Newton Businesses Look to Recover With Pandemic Recovery Grants From Mass Cultural Council

Mass Cultural Council (MCC) provided 5,218 grants worth $51,063,360 for long-term pandemic relief to cultural and art organizations across Massachusetts, including several Newton businesses like Newton Community Pride (NCP), Historic Newton, and the New Art Center, according to a release from MCC. 

“MCC has been great to us,” Blair Lesser-Sullivan, executive director at NCP, said. “They give us smaller grants for our events, but this grant is gonna be so helpful for us to do even more for the community. And to just really come out of COVID and put so much art and culture and joy into the world and into the local community.”

Unlike other grants that require organizations to explain their need for financial assistance, MCC based money allocation solely off businesses’ financial records, according to Lisa Dady, director of Historic Newton. 

This was beneficial because it is clear there were long-term negative financial impacts from the pandemic on businesses, Dady said. 

“When they took a look at those numbers, they saw in the time of those three years exactly what happened to our bottom line and how hard it was for us to navigate through the pandemic,” Dady said. “So I think MCC, you know, really recognizes that by offering this now, when we’re still trying to kind of climb out of it.”

These grants are for unrestricted operating dollars, according to Dady. 

“So the wonderful thing about this grant program is it’s for unrestricted operating dollars, which are the hardest types of funds for us to apply,” Dady said. “And so that means it can go anywhere.”

The size of the grant is unprecedented for organizations like the New Art Center, according to its executive director Emily O’Neil. 

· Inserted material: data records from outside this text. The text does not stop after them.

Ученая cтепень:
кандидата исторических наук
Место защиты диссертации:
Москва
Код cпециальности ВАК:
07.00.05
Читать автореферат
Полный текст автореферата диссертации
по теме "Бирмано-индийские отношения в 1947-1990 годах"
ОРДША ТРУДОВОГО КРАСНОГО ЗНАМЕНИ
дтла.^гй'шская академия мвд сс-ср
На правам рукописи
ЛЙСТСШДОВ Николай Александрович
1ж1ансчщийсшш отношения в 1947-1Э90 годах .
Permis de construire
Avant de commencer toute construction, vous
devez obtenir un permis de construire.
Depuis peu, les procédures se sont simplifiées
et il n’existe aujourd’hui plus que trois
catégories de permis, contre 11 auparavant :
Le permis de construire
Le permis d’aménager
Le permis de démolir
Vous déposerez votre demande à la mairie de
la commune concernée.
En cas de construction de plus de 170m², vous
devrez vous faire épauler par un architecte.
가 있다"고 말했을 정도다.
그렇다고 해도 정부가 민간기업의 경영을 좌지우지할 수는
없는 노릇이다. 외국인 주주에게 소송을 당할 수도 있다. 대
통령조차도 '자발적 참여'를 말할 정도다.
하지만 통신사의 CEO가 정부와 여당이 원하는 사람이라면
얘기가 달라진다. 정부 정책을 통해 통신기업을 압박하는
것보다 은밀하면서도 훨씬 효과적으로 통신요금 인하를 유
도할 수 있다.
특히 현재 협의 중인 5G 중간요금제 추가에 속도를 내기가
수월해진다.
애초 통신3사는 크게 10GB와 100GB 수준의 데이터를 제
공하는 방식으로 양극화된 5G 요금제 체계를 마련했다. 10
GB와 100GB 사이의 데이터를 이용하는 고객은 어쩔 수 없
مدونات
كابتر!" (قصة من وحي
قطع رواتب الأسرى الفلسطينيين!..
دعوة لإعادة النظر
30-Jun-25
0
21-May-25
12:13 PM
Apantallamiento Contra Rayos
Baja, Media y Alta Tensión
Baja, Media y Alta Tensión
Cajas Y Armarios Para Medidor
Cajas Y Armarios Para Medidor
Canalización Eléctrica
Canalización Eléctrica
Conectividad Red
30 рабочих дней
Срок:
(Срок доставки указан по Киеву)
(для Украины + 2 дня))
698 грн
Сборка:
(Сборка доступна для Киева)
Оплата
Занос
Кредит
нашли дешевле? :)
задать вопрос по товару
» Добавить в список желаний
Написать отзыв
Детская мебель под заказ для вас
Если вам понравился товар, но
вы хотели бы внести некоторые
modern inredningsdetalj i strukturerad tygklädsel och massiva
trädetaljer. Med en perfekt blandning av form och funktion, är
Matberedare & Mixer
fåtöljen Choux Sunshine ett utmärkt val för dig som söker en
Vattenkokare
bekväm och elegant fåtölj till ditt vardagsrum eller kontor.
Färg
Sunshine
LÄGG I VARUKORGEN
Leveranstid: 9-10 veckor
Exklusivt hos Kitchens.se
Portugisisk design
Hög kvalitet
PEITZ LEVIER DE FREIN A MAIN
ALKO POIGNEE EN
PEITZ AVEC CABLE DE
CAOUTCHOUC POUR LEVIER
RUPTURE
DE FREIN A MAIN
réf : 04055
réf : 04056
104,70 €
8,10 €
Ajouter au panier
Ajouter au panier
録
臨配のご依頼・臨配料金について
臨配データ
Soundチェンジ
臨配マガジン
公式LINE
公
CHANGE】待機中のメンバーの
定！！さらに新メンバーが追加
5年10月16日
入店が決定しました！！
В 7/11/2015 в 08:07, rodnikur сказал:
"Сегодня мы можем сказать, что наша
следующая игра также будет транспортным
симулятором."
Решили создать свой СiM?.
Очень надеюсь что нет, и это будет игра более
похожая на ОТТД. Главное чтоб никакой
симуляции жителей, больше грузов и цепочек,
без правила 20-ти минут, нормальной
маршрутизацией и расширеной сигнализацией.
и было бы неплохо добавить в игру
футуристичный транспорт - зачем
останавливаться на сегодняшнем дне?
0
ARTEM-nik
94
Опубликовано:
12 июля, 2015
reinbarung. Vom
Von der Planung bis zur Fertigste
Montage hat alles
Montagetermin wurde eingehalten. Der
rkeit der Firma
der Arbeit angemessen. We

“It’s not common to get grants in that amount,” O’Neil said. “You know, we got the largest allocation that the MCC allocated, that was $75,000. It is not common for an organization like the New Art Center to get $75,000 in unrestricted grants.”

The COVID-19 pandemic limited opportunities for businesses like NCP that often rely on fundraising events as a major source of revenue, according to Sullivan.

“We rely heavily on our business sponsors and partners, and all of them were hurting as well,” Sullivan said. “So it was really hard to get the funds that we used to get, and then we didn’t have the programming to fund. We were struggling a little bit before, because everybody was hurting and we rely on corporations and individuals to help fund our programming.”

Historic Newton’s biggest expense is paying staff salaries and wages, according to Dady. 

“We’re very much driven by the talent and intellect of our staff,” Dady said. “They’re the ones who bring the public programs to the public who teach the school groups when they come into the museums and staff the desk when people come visit the museums.”

Dady said she hopes to use most of the money from the grant to balance Historic Newton’s operations budget. 

“So it will go into our operating budget, which heretofore, we were seeing that we’re going to have a challenge balancing that budget, and we got 30,000 from this program, which is a game changer for us,” Dady said. “That is making me much more reassured that we’re going to end the year with at least a balanced budget.”

Dady said she is appreciative of the trust MCC put in the organizations when allocating grant money. 

“The big piece is that we are so appreciative,” Dady said. “They should get recognition for this, that they just tried to make it very easy. And they were willing to trust the organizations by just letting them put it toward their unrestricted operating expenses.”